When to trigger a capture¶

A trigger event is any of:

F12 keypress (ryll/src/app.rs:1244).
Status-bar bug-report button (ryll/src/app.rs:1437).
USB menu bug-report shortcut (ryll/src/app.rs:1783).
Channel-error auto-open (ryll/src/app.rs:2063).

The pedantic observer path (bugreport.rs:995 / write_pedantic) fires its own report with no user dialog; it does not need the trigger-time mechanism because the observer is the moment of interest. It still writes the new metadata fields so the schema stays uniform.

What to capture at trigger time¶

Only when the report type is (or defaults to) Display:

Pick the largest surface (same rule as generate_bug_report uses today).
Clone its RGBA pixels + (width, height).
Record SystemTime::now() and self.traffic.elapsed().as_secs_f64().
Hand the clone to a std::thread::spawn worker that PNG-encodes it via bugreport::encode_png and drops the output into an Arc<Mutex<Option<Vec<u8>>>> stored on the app.

Non-Display report types skip the snapshot entirely (space saving — operator's call).

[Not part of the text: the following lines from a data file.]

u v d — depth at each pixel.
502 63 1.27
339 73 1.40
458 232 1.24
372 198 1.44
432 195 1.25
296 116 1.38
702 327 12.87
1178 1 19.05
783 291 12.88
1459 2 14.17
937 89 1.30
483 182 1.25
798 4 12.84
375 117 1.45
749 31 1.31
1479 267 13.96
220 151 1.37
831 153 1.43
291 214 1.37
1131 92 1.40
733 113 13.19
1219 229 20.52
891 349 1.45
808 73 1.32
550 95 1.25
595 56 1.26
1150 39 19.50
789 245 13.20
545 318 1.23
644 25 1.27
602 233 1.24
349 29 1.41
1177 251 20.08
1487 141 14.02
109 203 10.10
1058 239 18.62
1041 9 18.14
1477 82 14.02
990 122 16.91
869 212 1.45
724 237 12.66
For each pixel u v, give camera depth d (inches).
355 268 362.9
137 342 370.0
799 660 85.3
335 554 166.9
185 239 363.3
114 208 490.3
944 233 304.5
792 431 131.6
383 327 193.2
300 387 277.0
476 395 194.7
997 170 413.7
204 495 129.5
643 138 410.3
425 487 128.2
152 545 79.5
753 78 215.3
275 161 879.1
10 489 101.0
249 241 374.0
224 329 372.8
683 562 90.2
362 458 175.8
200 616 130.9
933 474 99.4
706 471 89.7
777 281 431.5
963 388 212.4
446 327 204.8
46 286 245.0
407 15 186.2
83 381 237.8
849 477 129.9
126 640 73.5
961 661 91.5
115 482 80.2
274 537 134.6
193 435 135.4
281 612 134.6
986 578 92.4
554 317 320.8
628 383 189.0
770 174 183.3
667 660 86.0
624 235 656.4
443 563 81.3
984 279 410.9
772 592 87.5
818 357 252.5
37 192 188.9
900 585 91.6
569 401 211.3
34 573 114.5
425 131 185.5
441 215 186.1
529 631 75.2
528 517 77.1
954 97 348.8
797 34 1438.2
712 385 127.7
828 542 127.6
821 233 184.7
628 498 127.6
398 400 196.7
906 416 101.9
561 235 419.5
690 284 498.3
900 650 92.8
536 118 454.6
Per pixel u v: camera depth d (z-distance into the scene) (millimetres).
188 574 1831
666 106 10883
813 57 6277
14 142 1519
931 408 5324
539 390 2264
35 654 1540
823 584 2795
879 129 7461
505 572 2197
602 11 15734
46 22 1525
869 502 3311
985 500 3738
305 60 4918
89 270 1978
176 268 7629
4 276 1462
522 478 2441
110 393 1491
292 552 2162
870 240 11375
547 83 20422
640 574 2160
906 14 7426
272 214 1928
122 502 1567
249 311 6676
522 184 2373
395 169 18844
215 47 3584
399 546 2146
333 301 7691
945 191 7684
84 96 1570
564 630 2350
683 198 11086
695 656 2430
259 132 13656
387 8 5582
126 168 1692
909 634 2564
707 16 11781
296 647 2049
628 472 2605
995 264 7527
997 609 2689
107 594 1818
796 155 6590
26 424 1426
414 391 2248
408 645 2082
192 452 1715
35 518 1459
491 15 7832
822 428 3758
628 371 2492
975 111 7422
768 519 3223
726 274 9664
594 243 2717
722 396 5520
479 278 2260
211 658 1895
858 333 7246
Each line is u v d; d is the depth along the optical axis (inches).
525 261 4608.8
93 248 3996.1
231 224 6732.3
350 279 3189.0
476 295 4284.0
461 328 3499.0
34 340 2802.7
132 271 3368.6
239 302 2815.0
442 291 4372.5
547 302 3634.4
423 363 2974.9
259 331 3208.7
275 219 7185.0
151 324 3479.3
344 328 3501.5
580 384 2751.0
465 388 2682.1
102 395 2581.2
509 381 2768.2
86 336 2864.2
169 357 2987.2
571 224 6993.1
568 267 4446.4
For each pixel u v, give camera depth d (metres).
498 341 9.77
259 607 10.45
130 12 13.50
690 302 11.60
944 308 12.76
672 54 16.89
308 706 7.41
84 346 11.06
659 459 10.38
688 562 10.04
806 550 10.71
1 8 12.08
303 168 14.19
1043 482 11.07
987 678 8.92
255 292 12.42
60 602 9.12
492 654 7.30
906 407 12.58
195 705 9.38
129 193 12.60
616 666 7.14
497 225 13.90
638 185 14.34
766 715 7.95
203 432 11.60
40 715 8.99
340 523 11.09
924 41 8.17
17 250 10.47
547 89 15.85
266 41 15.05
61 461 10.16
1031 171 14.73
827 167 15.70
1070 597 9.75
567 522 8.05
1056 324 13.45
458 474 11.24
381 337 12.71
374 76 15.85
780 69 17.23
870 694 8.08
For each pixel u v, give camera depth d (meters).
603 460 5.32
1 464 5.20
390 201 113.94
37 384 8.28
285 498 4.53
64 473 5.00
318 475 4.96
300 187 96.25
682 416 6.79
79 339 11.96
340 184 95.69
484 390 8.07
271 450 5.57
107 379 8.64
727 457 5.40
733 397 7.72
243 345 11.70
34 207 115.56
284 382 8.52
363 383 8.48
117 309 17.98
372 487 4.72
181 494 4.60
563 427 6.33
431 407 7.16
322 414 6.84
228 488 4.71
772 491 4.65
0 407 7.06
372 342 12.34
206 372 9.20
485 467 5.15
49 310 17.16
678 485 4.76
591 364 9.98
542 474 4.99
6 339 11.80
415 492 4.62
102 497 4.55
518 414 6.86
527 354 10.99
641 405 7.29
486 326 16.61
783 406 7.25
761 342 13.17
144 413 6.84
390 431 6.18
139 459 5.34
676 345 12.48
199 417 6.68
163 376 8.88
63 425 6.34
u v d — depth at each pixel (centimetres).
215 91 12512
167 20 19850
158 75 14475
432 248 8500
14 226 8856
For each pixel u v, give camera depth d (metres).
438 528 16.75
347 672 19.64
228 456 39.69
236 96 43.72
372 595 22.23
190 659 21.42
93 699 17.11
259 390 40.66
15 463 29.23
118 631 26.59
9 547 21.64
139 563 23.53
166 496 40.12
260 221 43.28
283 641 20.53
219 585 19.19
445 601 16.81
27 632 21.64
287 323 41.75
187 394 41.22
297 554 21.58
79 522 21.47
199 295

They still record the trigger timestamps.

If the user changes the report type in the dialog after opening it, the snapshot taken at open-time may no longer be appropriate:

Opened as Display → switched to Input: discard the snapshot worker and its output on submit (don't include in zip).
Opened as Input → switched to Display: we've missed the moment. Fall back to encoding the current surface at submit time, and mark in metadata (triggered_uptime_secs: null, perhaps, or an explicit trigger_snapshot: "late" field — to be decided in Phase 2).

Simplest implementation: always take the snapshot on open, regardless of selected type, and only use it for Display submissions. Cheap and covers the type-switch edge case.

What goes into the zip¶

Display reports:

screenshot.png — moment-of-trigger surface. This is the substantive behavioural change.
screenshot-region.png — region-crop of the submit-time surface, only when region selection produced a non-empty rectangle. Shows what was on screen when the user finished describing the issue.
region stays in metadata.json as today (coordinates apply to both images if the surface size didn't change; otherwise to screenshot-region.png only).

Non-Display reports: no PNGs (unchanged).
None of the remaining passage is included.